LAUSR

Methyl-hydroxy-cyclohexadienyl radicals (OTAs) are the key products of the photooxidation of toluene, with implications for the fate of toluene. Hence, we investigated the photooxidation mechanisms and kinetics of three main OTAs (o-OTA, m-OTA, and p-OTA) with NO2 using quantum chemical calculations as well as the fate of OTAs under the different concentration ratios of NO2 and O2. The mechanism results show that the pathway of H-abstraction by NO2 to anti-HONO (anti-H-abstraction) is more favorable than the syn-H-abstraction pathway, because the strong interaction between OTAs and NO2 is formed in the transition states of the anti-H-abstraction pathways.
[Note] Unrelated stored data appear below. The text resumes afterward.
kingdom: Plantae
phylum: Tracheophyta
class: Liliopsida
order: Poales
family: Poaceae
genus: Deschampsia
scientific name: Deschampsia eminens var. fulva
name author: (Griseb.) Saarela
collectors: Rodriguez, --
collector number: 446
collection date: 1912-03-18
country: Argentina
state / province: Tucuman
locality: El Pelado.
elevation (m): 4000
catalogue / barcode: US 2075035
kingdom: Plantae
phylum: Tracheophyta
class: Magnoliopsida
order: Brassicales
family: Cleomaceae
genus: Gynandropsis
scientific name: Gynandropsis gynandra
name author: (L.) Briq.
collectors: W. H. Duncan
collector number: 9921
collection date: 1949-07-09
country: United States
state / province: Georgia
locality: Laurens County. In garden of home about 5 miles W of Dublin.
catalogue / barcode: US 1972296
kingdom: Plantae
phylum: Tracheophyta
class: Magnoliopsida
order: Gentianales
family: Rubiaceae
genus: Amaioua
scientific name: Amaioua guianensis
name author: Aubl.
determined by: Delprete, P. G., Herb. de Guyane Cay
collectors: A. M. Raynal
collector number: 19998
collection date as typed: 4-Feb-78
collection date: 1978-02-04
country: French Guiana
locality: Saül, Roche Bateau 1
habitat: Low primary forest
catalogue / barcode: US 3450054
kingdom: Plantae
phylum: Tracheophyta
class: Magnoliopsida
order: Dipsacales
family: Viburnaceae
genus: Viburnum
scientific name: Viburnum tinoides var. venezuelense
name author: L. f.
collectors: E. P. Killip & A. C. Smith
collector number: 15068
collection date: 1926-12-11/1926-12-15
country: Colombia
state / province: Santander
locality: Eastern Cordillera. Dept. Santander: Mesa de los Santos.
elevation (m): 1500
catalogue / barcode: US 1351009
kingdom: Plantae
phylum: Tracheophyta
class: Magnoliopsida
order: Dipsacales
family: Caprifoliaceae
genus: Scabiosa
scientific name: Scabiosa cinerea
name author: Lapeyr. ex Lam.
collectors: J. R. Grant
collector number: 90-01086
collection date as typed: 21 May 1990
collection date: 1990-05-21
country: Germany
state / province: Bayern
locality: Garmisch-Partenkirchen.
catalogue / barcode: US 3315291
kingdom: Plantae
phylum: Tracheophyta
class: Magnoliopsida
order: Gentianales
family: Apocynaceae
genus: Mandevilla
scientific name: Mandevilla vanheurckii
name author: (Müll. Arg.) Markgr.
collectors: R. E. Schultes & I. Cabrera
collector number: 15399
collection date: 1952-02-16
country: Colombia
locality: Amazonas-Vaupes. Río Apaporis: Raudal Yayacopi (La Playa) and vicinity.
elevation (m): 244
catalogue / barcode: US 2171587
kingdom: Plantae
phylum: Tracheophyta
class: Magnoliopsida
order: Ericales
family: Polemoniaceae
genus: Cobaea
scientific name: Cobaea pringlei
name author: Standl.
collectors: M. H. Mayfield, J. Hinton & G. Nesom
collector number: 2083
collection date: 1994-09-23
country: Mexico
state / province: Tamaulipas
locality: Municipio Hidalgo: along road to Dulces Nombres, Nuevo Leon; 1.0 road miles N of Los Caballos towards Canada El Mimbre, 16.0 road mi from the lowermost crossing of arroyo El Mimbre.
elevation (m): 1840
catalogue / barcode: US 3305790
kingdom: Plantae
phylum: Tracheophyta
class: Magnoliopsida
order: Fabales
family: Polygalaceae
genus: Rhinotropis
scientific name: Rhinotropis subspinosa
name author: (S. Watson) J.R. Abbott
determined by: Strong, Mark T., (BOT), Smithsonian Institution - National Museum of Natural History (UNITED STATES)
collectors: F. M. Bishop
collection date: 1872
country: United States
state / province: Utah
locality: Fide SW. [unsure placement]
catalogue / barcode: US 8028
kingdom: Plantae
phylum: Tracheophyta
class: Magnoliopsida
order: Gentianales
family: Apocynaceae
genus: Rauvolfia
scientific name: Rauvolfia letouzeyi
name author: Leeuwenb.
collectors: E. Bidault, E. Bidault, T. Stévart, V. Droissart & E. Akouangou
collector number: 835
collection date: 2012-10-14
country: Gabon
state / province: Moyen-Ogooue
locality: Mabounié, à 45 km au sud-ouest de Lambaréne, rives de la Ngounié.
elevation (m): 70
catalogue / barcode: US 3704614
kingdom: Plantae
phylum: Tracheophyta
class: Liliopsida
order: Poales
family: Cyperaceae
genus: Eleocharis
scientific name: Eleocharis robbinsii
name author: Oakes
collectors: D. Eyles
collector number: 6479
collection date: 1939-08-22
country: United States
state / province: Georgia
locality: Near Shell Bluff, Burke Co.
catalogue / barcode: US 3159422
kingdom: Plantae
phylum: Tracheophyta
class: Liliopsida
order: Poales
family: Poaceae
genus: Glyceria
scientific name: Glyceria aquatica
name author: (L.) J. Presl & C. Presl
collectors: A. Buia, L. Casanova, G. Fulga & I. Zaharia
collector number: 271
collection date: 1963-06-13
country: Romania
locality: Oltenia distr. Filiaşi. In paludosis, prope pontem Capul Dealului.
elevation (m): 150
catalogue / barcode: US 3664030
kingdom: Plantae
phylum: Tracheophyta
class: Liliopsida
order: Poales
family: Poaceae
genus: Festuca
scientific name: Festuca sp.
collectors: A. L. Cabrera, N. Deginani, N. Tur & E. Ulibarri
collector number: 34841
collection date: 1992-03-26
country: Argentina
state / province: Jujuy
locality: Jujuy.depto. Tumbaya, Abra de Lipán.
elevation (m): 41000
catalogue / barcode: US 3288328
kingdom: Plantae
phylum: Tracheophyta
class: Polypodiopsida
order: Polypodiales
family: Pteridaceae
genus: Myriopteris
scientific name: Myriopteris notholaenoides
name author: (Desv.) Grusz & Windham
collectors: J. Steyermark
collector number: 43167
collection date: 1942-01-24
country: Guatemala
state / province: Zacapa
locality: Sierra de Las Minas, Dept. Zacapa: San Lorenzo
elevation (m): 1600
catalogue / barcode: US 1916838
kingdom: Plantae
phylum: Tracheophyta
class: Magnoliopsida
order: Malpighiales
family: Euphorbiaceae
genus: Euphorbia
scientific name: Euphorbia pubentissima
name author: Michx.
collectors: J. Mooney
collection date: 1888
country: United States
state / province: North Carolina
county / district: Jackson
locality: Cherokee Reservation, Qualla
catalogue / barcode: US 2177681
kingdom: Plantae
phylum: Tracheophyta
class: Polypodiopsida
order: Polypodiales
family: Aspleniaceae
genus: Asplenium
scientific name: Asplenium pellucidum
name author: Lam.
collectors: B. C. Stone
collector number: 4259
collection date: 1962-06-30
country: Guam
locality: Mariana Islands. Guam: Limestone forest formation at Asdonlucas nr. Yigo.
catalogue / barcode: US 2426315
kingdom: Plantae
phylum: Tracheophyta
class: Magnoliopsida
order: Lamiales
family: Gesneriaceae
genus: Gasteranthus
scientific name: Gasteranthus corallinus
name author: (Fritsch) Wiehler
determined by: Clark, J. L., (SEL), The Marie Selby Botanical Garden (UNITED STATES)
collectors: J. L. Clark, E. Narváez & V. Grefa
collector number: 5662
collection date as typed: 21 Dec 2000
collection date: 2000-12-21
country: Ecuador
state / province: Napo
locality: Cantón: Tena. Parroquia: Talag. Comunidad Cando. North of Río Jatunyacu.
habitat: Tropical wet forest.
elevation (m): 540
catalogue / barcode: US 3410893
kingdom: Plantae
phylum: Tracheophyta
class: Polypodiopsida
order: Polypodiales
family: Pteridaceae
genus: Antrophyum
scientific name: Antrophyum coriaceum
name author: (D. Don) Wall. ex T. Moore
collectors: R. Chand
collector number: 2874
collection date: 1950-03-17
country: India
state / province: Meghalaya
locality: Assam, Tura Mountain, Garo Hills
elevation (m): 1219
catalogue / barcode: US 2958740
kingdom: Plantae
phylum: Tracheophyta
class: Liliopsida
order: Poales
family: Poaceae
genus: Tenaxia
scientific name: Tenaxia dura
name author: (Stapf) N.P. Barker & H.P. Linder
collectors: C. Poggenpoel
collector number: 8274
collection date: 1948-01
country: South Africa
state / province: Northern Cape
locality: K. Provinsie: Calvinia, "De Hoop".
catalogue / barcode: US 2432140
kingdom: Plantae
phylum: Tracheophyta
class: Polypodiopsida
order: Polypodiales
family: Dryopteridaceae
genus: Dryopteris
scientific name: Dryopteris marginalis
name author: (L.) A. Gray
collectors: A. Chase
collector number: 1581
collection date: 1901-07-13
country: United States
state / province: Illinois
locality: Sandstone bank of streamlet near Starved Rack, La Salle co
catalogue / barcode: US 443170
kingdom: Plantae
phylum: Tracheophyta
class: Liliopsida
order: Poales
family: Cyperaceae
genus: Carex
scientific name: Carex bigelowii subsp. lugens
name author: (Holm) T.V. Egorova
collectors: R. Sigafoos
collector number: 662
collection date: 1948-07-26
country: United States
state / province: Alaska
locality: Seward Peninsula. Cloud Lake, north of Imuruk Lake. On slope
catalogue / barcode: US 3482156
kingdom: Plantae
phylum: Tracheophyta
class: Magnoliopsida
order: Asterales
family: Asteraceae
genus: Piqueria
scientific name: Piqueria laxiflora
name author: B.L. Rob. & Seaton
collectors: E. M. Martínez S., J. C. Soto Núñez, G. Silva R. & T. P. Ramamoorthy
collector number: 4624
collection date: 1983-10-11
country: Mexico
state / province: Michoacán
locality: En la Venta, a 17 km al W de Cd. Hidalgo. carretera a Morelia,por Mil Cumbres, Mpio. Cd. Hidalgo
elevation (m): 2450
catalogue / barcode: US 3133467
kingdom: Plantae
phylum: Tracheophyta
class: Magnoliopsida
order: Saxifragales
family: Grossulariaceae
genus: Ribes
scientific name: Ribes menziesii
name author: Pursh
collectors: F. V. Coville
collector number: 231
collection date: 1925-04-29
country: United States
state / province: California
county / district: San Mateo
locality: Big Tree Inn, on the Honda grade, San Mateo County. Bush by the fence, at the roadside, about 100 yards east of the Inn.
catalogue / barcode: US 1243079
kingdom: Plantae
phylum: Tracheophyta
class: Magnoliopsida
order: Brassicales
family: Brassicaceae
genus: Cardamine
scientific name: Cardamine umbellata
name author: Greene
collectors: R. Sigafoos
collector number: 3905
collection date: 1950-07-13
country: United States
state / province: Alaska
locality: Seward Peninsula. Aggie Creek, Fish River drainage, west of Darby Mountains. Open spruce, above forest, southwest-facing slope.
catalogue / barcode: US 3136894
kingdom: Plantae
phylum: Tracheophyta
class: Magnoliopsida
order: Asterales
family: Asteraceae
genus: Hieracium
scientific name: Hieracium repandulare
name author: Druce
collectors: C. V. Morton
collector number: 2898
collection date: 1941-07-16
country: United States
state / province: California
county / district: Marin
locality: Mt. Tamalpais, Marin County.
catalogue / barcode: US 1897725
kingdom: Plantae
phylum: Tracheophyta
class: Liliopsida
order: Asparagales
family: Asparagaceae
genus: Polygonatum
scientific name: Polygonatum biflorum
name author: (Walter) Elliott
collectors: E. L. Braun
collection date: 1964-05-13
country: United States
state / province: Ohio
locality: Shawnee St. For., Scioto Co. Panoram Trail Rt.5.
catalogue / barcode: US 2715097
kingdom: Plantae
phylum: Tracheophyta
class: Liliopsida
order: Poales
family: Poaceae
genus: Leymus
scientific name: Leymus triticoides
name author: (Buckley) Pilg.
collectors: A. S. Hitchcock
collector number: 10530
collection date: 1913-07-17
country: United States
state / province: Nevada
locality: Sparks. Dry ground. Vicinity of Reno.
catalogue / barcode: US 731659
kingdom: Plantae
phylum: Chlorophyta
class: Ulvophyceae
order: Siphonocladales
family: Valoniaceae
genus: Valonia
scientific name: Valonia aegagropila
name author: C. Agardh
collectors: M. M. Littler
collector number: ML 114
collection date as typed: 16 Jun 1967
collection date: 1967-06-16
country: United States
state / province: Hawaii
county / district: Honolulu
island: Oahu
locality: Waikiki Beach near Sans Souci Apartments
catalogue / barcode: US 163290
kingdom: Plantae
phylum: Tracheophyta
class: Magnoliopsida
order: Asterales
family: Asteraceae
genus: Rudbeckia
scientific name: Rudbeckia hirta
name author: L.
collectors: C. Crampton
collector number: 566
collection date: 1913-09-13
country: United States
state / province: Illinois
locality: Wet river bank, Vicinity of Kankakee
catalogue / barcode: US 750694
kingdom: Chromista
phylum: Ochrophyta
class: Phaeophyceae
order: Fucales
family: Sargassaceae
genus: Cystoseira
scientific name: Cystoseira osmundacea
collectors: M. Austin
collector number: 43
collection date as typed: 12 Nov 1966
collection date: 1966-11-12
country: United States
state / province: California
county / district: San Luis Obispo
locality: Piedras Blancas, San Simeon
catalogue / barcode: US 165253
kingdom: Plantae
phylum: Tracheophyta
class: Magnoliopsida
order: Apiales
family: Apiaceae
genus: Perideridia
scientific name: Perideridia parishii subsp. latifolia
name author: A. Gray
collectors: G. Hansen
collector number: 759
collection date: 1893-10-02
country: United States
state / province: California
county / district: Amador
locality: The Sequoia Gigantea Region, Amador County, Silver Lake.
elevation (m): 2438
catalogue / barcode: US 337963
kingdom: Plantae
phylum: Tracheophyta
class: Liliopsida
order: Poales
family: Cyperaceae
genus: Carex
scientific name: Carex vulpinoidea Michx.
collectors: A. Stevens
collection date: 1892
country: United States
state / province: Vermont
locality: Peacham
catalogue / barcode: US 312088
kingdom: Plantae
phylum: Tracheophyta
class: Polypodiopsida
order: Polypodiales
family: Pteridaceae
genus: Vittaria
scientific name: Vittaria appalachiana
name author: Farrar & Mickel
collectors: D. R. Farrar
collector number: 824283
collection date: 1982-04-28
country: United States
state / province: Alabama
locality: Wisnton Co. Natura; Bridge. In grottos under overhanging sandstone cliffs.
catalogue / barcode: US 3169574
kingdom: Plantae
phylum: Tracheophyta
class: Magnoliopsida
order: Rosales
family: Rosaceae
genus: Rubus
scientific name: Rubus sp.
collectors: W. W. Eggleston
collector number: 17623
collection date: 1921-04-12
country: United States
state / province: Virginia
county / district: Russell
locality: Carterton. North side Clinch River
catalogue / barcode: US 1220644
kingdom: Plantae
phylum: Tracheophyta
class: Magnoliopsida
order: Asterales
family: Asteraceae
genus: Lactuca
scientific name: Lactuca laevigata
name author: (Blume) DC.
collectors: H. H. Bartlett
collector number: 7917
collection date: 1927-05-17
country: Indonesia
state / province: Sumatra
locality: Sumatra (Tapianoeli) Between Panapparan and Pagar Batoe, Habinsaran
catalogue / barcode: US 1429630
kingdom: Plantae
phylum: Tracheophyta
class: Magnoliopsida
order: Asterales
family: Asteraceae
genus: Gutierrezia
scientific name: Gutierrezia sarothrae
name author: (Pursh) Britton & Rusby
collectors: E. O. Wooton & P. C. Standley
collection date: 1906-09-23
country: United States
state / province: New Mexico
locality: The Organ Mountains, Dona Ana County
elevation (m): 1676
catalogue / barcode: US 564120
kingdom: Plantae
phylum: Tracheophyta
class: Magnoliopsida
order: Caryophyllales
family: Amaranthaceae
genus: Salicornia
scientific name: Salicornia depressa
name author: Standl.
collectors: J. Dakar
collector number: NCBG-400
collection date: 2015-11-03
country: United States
The branching ratios of the anti-H-abstraction pathways are more than 99% in the temperature range of 216-298 K. The total rate constant of the OTA-NO2 reaction is 9.9 × 10-12 cm3/(molecule∙sec) at 298 K, which is contributed about 90% by o-OTA + NO2, and the main products are o-cresol and anti-HONO. The half-lives of the OTA-NO2 reaction in some polluted areas of China are 35 times longer than those of the OTA-O2 reaction. In the atmosphere, the NO2- and O2- initiated reactions of OTAs have the same ability to form cresols as [NO2] is up to 142.1 ppmV, which is impossible to achieve. It implies that under the experimental condition, the [NO2]/[O2] should be controlled to be less than 7.8 × 10-5 to simulate real atmospheric oxidation of toluene. Our results reveal that for the photooxidation of toluene, the yield of cresol is not affected by the concentration of NO2 under the atmospheric environment.